How to complete this task
From the listing below, retype exactly the line holding "Legislature website notes", the line holding "exceed 5 percent", and the lines between them; skip everything else.

Record extracts

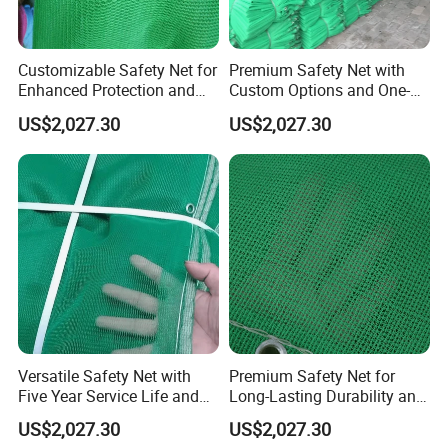
Customizable Safety Net for
Premium Safety Net with
Enhanced Protection and
Custom Options and One-
Durability
Year Durability
US$2,027.30
US$2,027.30
Versatile Safety Net with
Premium Safety Net for
Five Year Service Life and
Long-Lasting Durability and
Customization Available
Performance
US$2,027.30
US$2,027.30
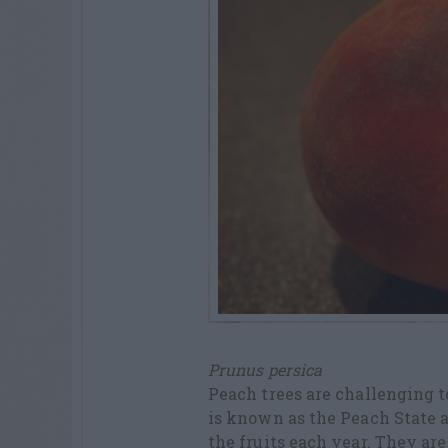
Prunus persica
Peach trees are challenging 
is known as the Peach State 
the fruits each year. They ar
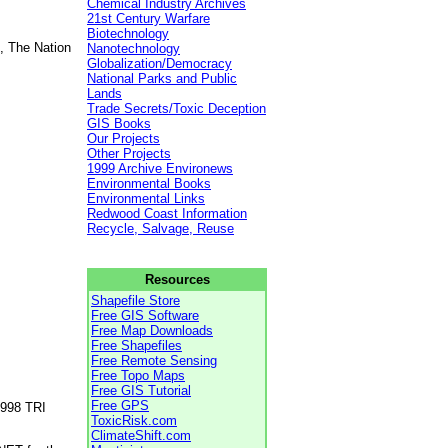
Chemical Industry Archives
21st Century Warfare
Biotechnology
, The Nation
Nanotechnology
Globalization/Democracy
National Parks and Public
Lands
Trade Secrets/Toxic Deception
GIS Books
Our Projects
Other Projects
1999 Archive Environews
Environmental Books
Environmental Links
Redwood Coast Information
Recycle, Salvage, Reuse
Resources
Shapefile Store
Free GIS Software
Free Map Downloads
Free Shapefiles
Free Remote Sensing
Free Topo Maps
Free GIS Tutorial
Free GPS
1998 TRI
ToxicRisk.com
ClimateShift.com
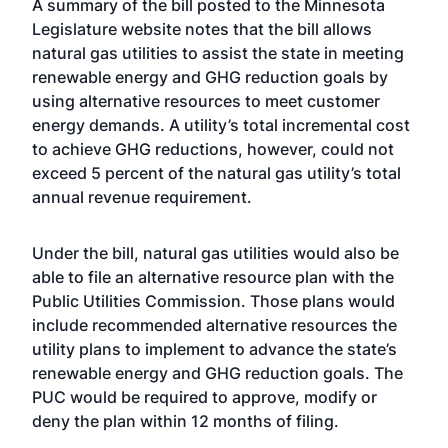
A
summary of the bill
posted to the Minnesota
Legislature website notes that the bill allows
natural gas utilities to assist the state in meeting
renewable energy and GHG reduction goals by
using alternative resources to meet customer
energy demands. A utility’s total incremental cost
to achieve GHG reductions, however, could not
exceed 5 percent of the natural gas utility’s total
annual revenue requirement.
Under the bill, natural gas utilities would also be
able to file an alternative resource plan with the
Public Utilities Commission. Those plans would
include recommended alternative resources the
utility plans to implement to advance the state’s
renewable energy and GHG reduction goals. The
PUC would be required to approve, modify or
deny the plan within 12 months of filing.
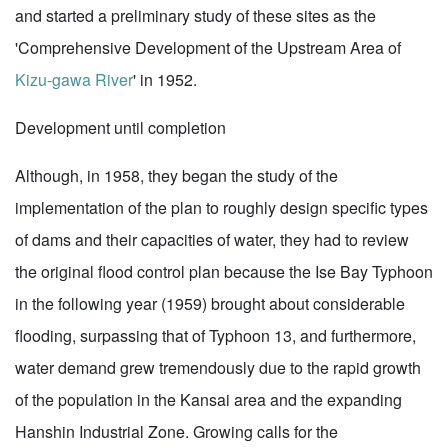
and started a preliminary study of these sites as the
'Comprehensive Development of the Upstream Area of
Kizu-gawa River
' in 1952.
Development until completion
Although, in 1958, they began the study of the
implementation of the plan to roughly design specific types
of dams and their capacities of water, they had to review
the original flood control plan because the Ise Bay Typhoon
in the following year (1959) brought about considerable
flooding, surpassing that of Typhoon 13, and furthermore,
water demand grew tremendously due to the rapid growth
of the population in the Kansai area and the expanding
Hanshin Industrial Zone. Growing calls for the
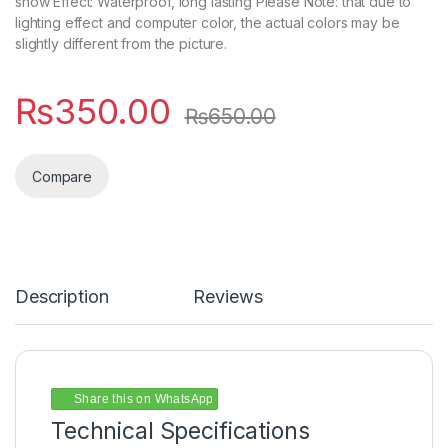
show Effect: Waterproof, long lasting Please Note: that due to
lighting effect and computer color, the actual colors may be
slightly different from the picture.
₨
350.00
₨
650.00
Compare
Description
Reviews
Share this on WhatsApp
Technical Specifications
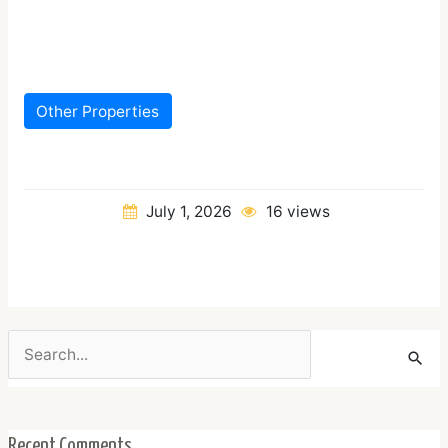
Other Properties
July 1, 2026
16 views
Search
for:
Recent Comments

Exercise result
Legislature website notes that the bill allows
natural gas utilities to assist the state in meeting
renewable energy and GHG reduction goals by
using alternative resources to meet customer
energy demands. A utility’s total incremental cost
to achieve GHG reductions, however, could not
exceed 5 percent of the natural gas utility’s total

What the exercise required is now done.